The Sindh government has completed one such transaction through Sindh forest department, whereby a carbon offset from a mangrove forest in the Indus delta has been sold to international buyers. This is such a novel approach that some of Pakistan’s generalist policymakers initially thought the companies would cut and remove the forest to take carbon out of it and complete the transaction! The reality is the amount raised, which runs into millions of dollars each year, will ensure more investment in raising forests and for the betterment of local communities. The transacted forest will not only continue to stand and grow but also give more carbon offset revenue for the next 60 years to the government.

Scientists and technologists have also created technology-based options for what is called ‘Direct Air Capture’ or ‘Carbon Capture and Storage. Currently, the world’s largest DAC system has a capacity of only 4,000 tonnes of carbon dioxide (imagine that against emissions of 40bn tonnes) and costs well over $1,000 per tonne. Compared to that, nature-based solutions or forest-based removal costs are just a few dollars a tonne, and it comes with immense biodiversity and community benefits. However, we should not underestimate human ingenuity: technology-based carbon removal costs will eventually come down, as we have seen in the case of computing power and the cost of solar energy.

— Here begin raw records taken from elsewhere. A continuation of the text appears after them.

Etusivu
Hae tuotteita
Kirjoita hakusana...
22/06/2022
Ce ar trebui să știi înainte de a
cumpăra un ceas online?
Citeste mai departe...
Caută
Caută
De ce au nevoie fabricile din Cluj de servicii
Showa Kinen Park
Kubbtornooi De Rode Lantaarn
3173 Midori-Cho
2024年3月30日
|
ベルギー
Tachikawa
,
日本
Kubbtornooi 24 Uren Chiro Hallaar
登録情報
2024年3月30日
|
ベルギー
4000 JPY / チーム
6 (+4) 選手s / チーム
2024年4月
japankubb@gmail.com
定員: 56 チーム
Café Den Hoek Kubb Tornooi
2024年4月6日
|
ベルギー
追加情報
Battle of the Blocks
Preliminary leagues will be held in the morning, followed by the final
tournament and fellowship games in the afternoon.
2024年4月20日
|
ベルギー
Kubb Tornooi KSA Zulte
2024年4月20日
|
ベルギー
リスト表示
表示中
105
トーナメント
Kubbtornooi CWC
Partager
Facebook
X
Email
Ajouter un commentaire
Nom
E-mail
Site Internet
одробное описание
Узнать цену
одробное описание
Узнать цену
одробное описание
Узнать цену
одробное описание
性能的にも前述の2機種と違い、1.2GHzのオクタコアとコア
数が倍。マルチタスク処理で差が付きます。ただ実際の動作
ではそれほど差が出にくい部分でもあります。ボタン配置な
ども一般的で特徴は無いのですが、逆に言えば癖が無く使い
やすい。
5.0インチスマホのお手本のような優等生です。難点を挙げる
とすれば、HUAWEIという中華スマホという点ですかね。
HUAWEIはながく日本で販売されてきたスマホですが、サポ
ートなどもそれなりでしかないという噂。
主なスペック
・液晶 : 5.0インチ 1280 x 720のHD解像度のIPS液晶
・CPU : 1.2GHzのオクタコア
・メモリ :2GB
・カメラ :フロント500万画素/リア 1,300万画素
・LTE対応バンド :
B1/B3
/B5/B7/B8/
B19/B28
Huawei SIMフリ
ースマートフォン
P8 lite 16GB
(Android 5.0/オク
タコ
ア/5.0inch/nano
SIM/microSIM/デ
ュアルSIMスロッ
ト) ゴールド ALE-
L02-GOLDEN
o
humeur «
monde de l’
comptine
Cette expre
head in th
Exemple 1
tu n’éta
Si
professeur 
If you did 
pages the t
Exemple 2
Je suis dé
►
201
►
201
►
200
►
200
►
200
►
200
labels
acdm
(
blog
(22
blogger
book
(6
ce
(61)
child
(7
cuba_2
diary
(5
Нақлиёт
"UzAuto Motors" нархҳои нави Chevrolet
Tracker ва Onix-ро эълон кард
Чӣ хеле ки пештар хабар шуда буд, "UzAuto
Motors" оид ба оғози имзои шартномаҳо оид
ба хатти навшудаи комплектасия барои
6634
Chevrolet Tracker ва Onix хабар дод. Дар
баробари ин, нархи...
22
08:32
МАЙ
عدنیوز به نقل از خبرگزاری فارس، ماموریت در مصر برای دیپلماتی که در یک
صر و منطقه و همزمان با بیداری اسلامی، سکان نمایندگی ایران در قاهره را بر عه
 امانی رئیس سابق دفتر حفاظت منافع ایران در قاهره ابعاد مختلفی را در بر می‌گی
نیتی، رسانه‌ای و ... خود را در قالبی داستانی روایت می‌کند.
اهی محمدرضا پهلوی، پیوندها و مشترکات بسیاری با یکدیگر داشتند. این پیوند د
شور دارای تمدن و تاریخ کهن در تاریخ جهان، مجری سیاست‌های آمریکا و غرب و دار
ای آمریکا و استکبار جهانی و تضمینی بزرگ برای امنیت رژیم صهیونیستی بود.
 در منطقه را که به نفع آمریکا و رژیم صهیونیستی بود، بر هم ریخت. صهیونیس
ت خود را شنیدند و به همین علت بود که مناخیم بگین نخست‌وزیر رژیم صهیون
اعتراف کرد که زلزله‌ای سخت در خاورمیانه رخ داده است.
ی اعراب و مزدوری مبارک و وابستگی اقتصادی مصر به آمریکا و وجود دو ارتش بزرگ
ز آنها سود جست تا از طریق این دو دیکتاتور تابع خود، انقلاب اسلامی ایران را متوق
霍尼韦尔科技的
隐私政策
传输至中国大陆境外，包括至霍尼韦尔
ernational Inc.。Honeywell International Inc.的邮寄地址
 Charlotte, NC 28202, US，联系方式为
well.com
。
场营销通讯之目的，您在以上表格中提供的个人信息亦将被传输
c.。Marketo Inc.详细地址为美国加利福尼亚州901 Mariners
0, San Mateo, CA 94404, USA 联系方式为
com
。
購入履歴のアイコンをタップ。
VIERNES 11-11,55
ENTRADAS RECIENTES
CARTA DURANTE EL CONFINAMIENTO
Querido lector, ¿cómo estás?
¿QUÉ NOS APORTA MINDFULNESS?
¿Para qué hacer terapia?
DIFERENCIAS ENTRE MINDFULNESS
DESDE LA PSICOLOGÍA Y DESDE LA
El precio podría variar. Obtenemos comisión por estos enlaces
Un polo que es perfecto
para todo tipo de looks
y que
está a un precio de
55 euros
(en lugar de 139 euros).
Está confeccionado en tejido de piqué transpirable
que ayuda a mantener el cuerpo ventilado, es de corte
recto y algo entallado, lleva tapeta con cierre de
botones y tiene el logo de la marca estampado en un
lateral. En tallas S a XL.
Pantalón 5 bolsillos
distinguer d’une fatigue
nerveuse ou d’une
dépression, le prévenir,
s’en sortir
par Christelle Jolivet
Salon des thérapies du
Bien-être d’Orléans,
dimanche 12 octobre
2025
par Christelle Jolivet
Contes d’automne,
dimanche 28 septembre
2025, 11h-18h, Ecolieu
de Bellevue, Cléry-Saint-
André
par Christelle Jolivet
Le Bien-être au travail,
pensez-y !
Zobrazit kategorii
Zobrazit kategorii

As public policy, it should not be about technology versus nature-based solutions. The two should reinforce each other. The vast computing power we have today and technologies like satellites can be hugely helpful in afforestation, monitoring and verification mechanisms to sell carbon offsets.

Pakistan’s economy is overwhelmingly dependent on irrigation and raising deep-rooted trees like the Kikar, which removes excess water through higher evapotranspiration rates. The 2022 rains reminded farmers that agriculture cannot be sustainable without forestry in irrigation plains. This crisis has created unique international and local convergence that makes investments in forestry on private farmlands a viable proposition. New business models and an enabling policy are the need of the hour.

The writer is a retired secretary of the forest & wildlife department and ex-chief conservator of forests.